_TASK STATEMENT:_ What is needed is a faithful transcription of all the data below, pictures excluded.

_EXTRACTED INFORMATION:_

+--

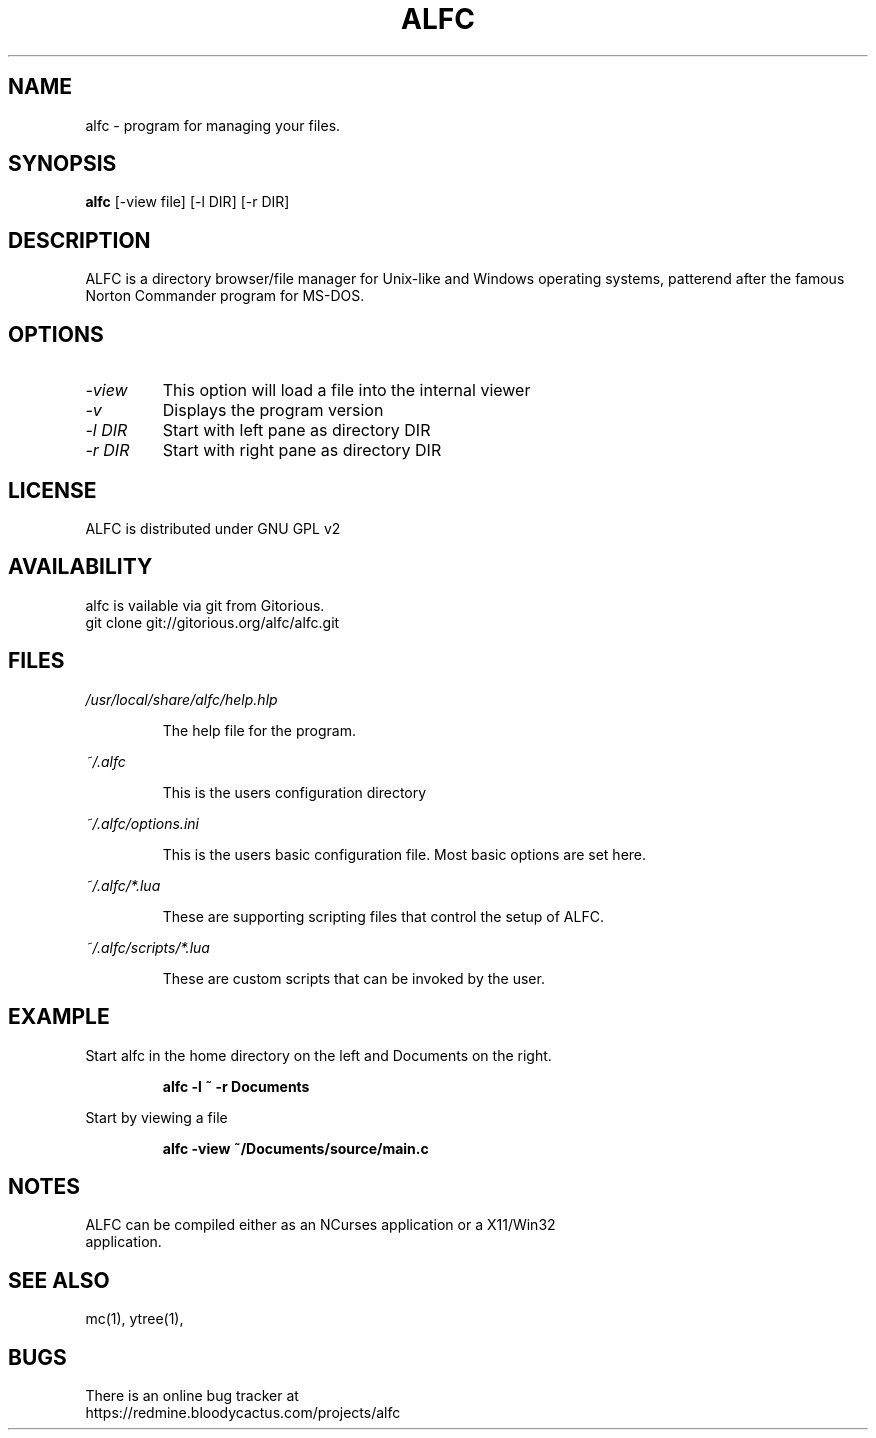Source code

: .\"TOPICS "Topics:"
.TH ALFC 1 "%%DATE%%" "alfc %%VERSION%%" "Another Linux File Commander"

.SH NAME
alfc \- program for managing your files.

.SH SYNOPSIS
.B alfc
[\-view file] [-l DIR] [-r DIR]

.SH DESCRIPTION
ALFC is a directory browser/file manager for Unix-like and Windows operating
systems, patterend after the famous Norton Commander program for MS-DOS.

.SH OPTIONS
.TP
.I \-view
This option will load a file into the internal viewer
.TP
.I \-v
Displays the program version
.TP
.I \-l DIR
Start with left pane as directory DIR
.TP
.I \-r DIR
Start with right pane as directory DIR

.SH LICENSE
ALFC is distributed under GNU GPL v2

.SH AVAILABILITY
alfc is vailable via git from Gitorious.
   git clone git://gitorious.org/alfc/alfc.git

.SH FILES
.PP
.I /usr/local/share/alfc/help.hlp
.IP
The help file for the program.
.PP
.I ~/.alfc
.IP
This is the users configuration directory
.PP
.I ~/.alfc/options.ini
.IP
This is the users basic configuration file. Most basic options are set here.
.PP
.I ~/.alfc/*.lua
.IP
These are supporting scripting files that control the setup of ALFC.
.PP
.I ~/.alfc/scripts/*.lua
.IP
These are custom scripts that can be invoked by the user.

.SH EXAMPLE
Start alfc in the home directory on the left and Documents on the right.
.IP
.B "alfc -l ~ -r Documents"
.PP
Start by viewing a file
.IP
.B "alfc -view ~/Documents/source/main.c"

.SH NOTES
.TP
ALFC can be compiled either as an NCurses application or a X11/Win32 application.

.SH "SEE ALSO"
mc(1), ytree(1),

.SH BUGS
There is an online bug tracker at
    https://redmine.bloodycactus.com/projects/alfc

+--

_EXERCISE RESULT:_
Source code

: .\"TOPICS "Topics:"
.TH ALFC 1 "%%DATE%%" "alfc %%VERSION%%" "Another Linux File Commander"

.SH NAME
alfc \- program for managing your files.

.SH SYNOPSIS
.B alfc
[\-view file] [-l DIR] [-r DIR]

.SH DESCRIPTION
ALFC is a directory browser/file manager for Unix-like and Windows operating
systems, patterend after the famous Norton Commander program for MS-DOS.

.SH OPTIONS
.TP
.I \-view
This option will load a file into the internal viewer
.TP
.I \-v
Displays the program version
.TP
.I \-l DIR
Start with left pane as directory DIR
.TP
.I \-r DIR
Start with right pane as directory DIR

.SH LICENSE
ALFC is distributed under GNU GPL v2

.SH AVAILABILITY
alfc is vailable via git from Gitorious.
   git clone git://gitorious.org/alfc/alfc.git

.SH FILES
.PP
.I /usr/local/share/alfc/help.hlp
.IP
The help file for the program.
.PP
.I ~/.alfc
.IP
This is the users configuration directory
.PP
.I ~/.alfc/options.ini
.IP
This is the users basic configuration file. Most basic options are set here.
.PP
.I ~/.alfc/*.lua
.IP
These are supporting scripting files that control the setup of ALFC.
.PP
.I ~/.alfc/scripts/*.lua
.IP
These are custom scripts that can be invoked by the user.

.SH EXAMPLE
Start alfc in the home directory on the left and Documents on the right.
.IP
.B "alfc -l ~ -r Documents"
.PP
Start by viewing a file
.IP
.B "alfc -view ~/Documents/source/main.c"

.SH NOTES
.TP
ALFC can be compiled either as an NCurses application or a X11/Win32 application.

.SH "SEE ALSO"
mc(1), ytree(1),

.SH BUGS
There is an online bug tracker at
    https://redmine.bloodycactus.com/projects/alfc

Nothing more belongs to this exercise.